### Exercise requirements
Could you rewrite the text of every record below with "Problèmes" changed to "Exercices" and nothing else altered, leaving out the pictures?

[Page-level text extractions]
/---
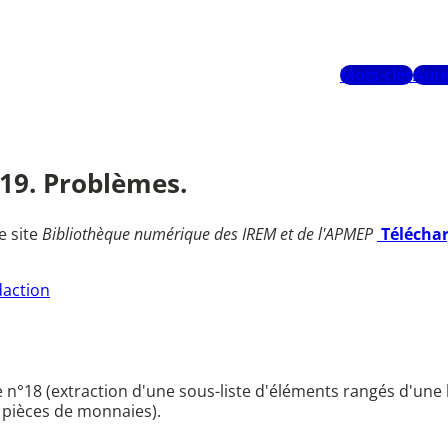
Mots-clés
Aute
9-19. Problèmes.
e site
Bibliothèque numérique des IREM et de l'APMEP
Télécha
daction
 n°18 (extraction d'une sous-liste d'éléments rangés d'une
e pièces de monnaies).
\---
### Completed exercise
Mots-clés
Aute
9-19. Exercices.
e site
Bibliothèque numérique des IREM et de l'APMEP
Télécha
daction
 n°18 (extraction d'une sous-liste d'éléments rangés d'une
e pièces de monnaies).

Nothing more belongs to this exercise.